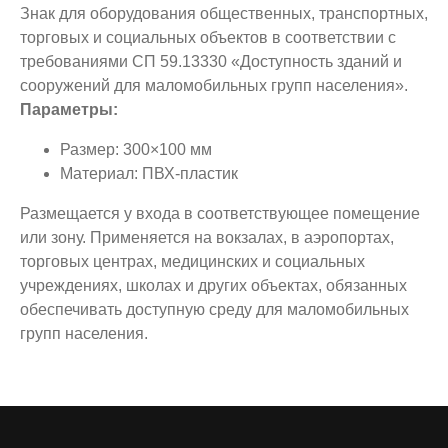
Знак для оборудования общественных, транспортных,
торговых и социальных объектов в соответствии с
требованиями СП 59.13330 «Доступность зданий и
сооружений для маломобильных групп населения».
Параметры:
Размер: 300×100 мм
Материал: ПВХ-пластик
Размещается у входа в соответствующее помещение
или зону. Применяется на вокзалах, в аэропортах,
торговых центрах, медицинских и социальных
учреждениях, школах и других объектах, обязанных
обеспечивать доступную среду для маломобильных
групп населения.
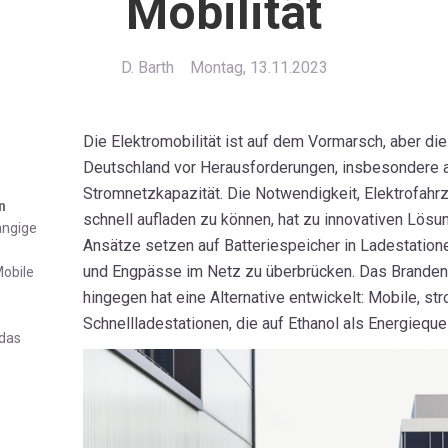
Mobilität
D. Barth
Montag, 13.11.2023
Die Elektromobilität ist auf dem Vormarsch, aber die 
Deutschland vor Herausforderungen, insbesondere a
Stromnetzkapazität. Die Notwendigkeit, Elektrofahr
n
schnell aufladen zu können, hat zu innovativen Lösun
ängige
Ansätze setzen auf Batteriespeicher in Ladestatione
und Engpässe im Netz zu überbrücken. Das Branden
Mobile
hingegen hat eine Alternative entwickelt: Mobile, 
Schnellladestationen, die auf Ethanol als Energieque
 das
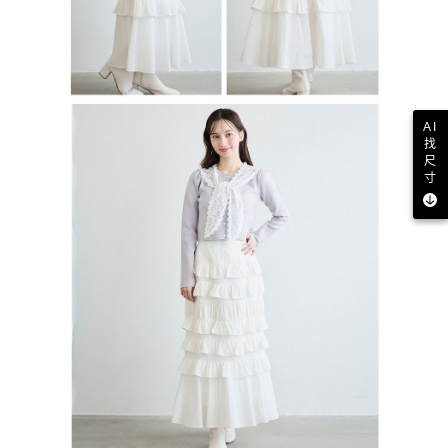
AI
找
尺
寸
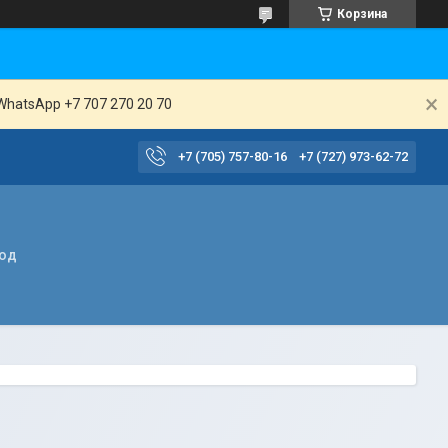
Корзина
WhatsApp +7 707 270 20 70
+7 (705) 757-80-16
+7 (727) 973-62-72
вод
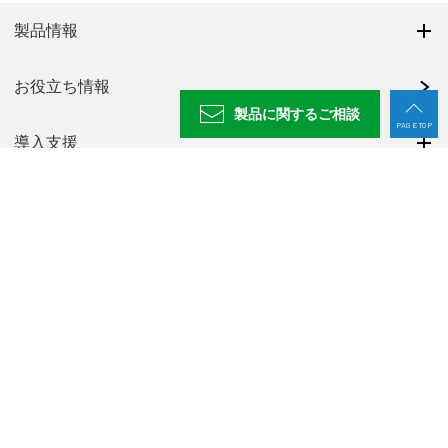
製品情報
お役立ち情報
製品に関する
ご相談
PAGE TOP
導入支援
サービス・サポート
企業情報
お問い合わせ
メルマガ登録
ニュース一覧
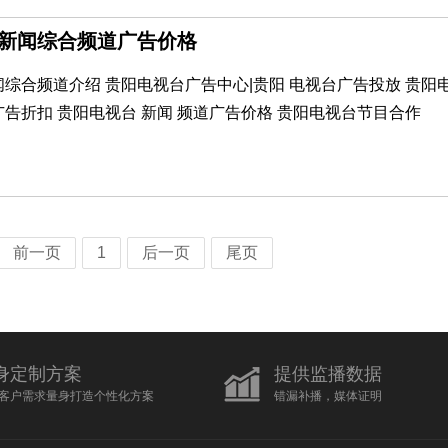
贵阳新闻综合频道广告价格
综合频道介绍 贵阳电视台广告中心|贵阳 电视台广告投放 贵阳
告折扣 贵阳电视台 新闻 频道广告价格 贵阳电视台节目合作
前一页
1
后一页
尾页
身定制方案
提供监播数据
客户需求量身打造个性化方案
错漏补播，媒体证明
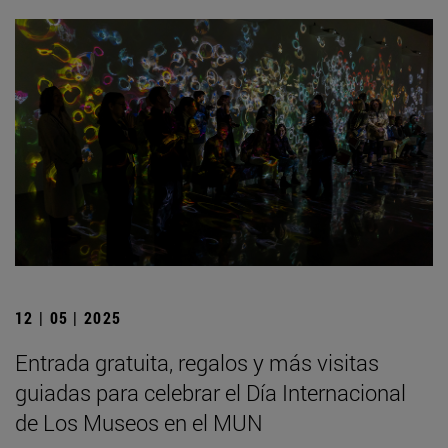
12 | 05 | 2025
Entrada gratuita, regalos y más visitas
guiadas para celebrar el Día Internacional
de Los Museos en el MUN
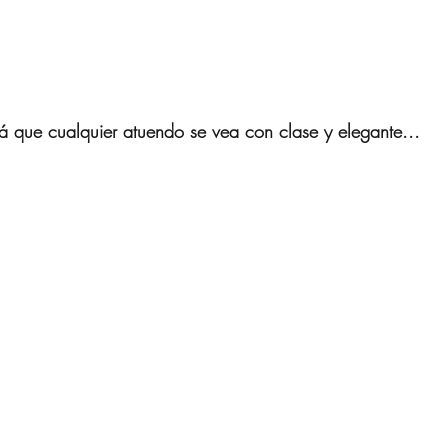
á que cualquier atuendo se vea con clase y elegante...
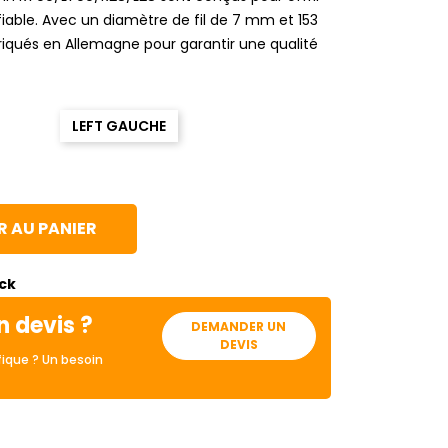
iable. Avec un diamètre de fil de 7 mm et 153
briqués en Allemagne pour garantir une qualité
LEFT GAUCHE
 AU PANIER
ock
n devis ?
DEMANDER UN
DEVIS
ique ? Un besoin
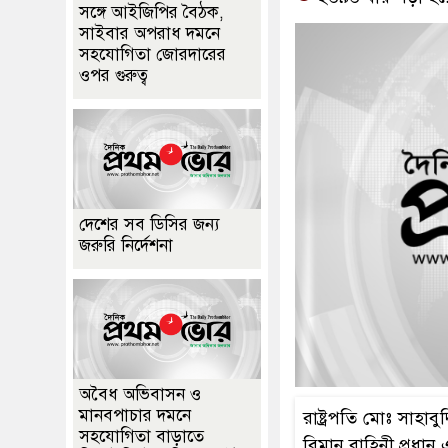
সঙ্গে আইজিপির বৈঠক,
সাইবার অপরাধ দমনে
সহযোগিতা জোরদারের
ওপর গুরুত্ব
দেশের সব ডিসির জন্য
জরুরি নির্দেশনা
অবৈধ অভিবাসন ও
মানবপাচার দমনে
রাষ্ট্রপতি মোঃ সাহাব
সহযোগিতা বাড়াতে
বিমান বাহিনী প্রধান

## [Work to be completed]
The answer must consist solely of the lines from the one with "12 | 05 | 2025" through the final line of the data, each reproduced exactly and with pictures omitted.

## [Answer for the task]
12 | 05 | 2025
Entrada gratuita, regalos y más visitas
guiadas para celebrar el Día Internacional
de Los Museos en el MUN
á que cualquier atuendo se vea con clase y elegante...
iable. Avec un diamètre de fil de 7 mm et 153
briqués en Allemagne pour garantir une qualité
LEFT GAUCHE
 AU PANIER
ock
n devis ?
DEMANDER UN
DEVIS
ique ? Un besoin
সঙ্গে আইজিপির বৈঠক,
সাইবার অপরাধ দমনে
সহযোগিতা জোরদারের
ওপর গুরুত্ব
দেশের সব ডিসির জন্য
জরুরি নির্দেশনা
অবৈধ অভিবাসন ও
মানবপাচার দমনে
রাষ্ট্রপতি মোঃ সাহাব
সহযোগিতা বাড়াতে
বিমান বাহিনী প্রধান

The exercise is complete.